- _Aim of the exercise_
Among the entries below, only the lines starting at the one with "شیوه ای جدید" and ending at the one with "زمان نیز تاثیر میگرفت.", both included, are to be printed exactly.

(Extracted page text data)
Segment Open

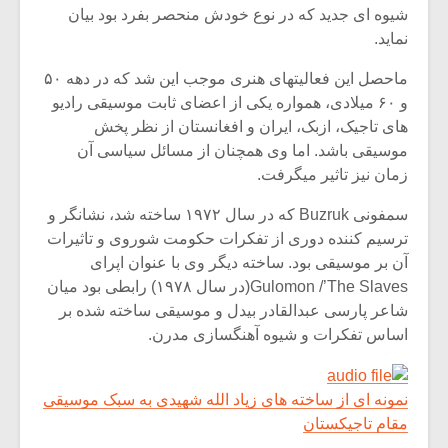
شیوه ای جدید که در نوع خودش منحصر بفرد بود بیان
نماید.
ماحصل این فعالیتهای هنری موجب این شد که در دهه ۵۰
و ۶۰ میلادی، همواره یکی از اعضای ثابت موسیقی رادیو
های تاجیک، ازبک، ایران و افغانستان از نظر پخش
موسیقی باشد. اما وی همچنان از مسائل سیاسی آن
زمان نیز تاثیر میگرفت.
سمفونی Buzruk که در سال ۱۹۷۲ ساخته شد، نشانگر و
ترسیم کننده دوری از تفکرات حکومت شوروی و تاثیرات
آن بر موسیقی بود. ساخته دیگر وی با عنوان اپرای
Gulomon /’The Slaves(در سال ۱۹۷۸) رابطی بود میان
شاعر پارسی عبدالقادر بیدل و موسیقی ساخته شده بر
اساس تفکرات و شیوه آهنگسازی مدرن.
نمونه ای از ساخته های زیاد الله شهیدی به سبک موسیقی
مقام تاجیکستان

Segment Closed
Segment Open

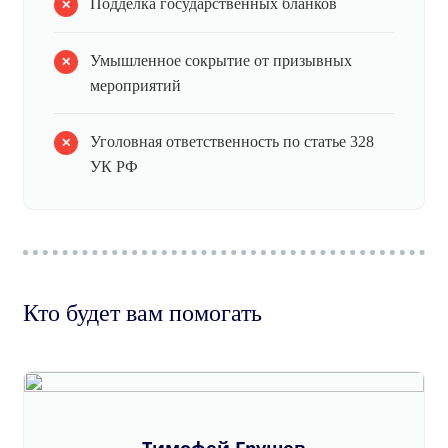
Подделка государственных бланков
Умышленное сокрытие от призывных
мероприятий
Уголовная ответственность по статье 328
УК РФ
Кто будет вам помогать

Segment Closed
Segment Open

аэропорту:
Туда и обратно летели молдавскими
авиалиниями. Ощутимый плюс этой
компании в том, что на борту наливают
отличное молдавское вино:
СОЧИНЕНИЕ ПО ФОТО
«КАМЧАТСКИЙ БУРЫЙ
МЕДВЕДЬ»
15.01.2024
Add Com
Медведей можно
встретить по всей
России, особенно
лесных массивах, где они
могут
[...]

Segment Closed

- _Response area_
شیوه ای جدید که در نوع خودش منحصر بفرد بود بیان
نماید.
ماحصل این فعالیتهای هنری موجب این شد که در دهه ۵۰
و ۶۰ میلادی، همواره یکی از اعضای ثابت موسیقی رادیو
های تاجیک، ازبک، ایران و افغانستان از نظر پخش
موسیقی باشد. اما وی همچنان از مسائل سیاسی آن
زمان نیز تاثیر میگرفت.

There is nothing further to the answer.